How Quickly Should Fish Be Processed?

- Oct 23, 2018 -

    Whether fish is processed before or after rigor mortis can be significant for the quality of the fish product. What is best depends on which product is to be made.

    The period before the fish becomes stiff – the pre-rigor period – can vary in duration from shorter than two hours to over a day after death. This is very significant for the fishing industry, which prefers a pre-rigor period that is as long as possible, giving greater production flexibility.

    Fresh fish

    Pre-rigor fillets:

    Fillets produced before the fish goes into rigor are uniquely fresh. The muscle is flexible, naturally firm in texture and easy to process by machine without compromising, visible marks. Such fillets have less gaping and they reach the shop while they are very fresh.  They taste a little different than post-rigor fillets and have a longer shelf life. The challenge of pre-rigor fillets is that they can shrink in length, since there is no mechanical resistance from the skeleton. They will then have a shorter, wider shape. The earlier the fish is filleted, the more it will shrink. But the fish species, the muscle’s physiological state (the impact of machinery, stress), storage temperature and packing method also determine how much a pre-rigor fillet will shrink.

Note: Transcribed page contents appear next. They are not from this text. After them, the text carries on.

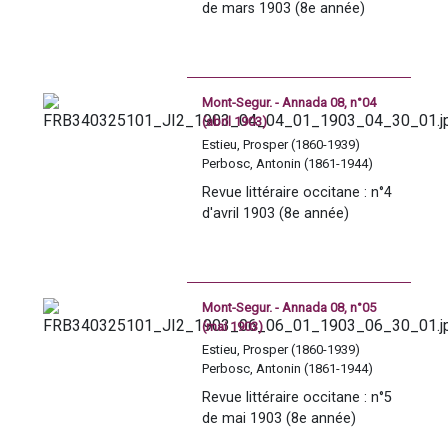
de mars 1903 (8e année)
Mont-Segur. - Annada 08, n°04
(abril 1903)
Estieu, Prosper (1860-1939)
Perbosc, Antonin (1861-1944)
Revue littéraire occitane : n°4 
d'avril 1903 (8e année)
Mont-Segur. - Annada 08, n°05
(mai 1903)
Estieu, Prosper (1860-1939)
Perbosc, Antonin (1861-1944)
Revue littéraire occitane : n°5 
de mai 1903 (8e année)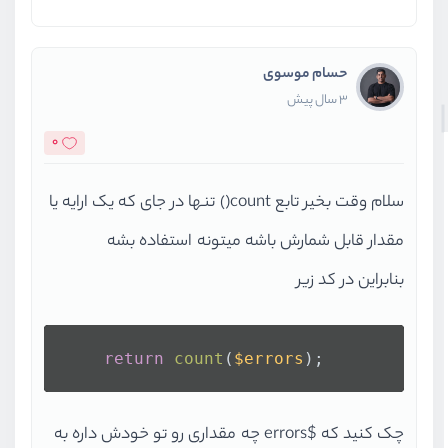
$error
 = 
new
errors
();
//
try
 {
//                if ($Data->rowCo
//                    header("Loca
حسام موسوی
if
 (
trim
(
$nameUser
) == 
""
)
//                    return;
3 سال پیش
$error
->
set
(
'name'
,
'Na
//                }
0
        }
if
 (
$usernameUser
 == 
""
) {
        }
سلام وقت بخیر تابع count() تنها در جای که یک ارایه یا
$error
->
set
(
'username'
        }
    } 
catch
 (
Exception
$e
) {
مقدار قابل شمارش باشه میتونه استفاده بشه
if
 (
trim
(
$emailUser
) == 
""
echo
$e
->
getMessage
();
بنابراین در کد زیر
$error
->
set
(
'email'
,
'E
        }
    }
if
 (
trim
(
$passwordUser
) ==
return
count
(
$errors
);
$error
->
set
(
'password'
}
        }
?>
var_dump
(
$error
->
count
());
<!DOCTYPE html>
چک کنید که $errors چه مقداری رو تو خودش داره به
exit
();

    Fish ought not to be processed while it is in rigor. Strong rigor can lead to incorrect cutting and less yield from the gutting machine, the neck cutter and filleting machine.  Fish in rigor often have a curved form and must be straightened out by hand before they can be run through the filleting machine. The muscle is then physically torn up and mechanically damaged and there is strong filet gaping. In addition, the trimming of fillets from a fish in rigor is challenging since the muscle is very hard and it is difficult to remove pinbones.

    Post-rigor fillets:

    It is post-rigor fillets that we most often find in shops. They are processed two to four days after death, when the fish is once again flexible. These fish do not retain fluid in the muscle as well and therefore can lose more weight (drip loss) during storage. The texture of the fillets is softer, so they can easily be torn in both the filleting and skinning machines. They also have more gaping which gives a reduced price.

    Round gutted fish:

    Fresh, good raw material is obviously necessary to produce whole, gutted fish of the best quality. The state of rigor is less significant.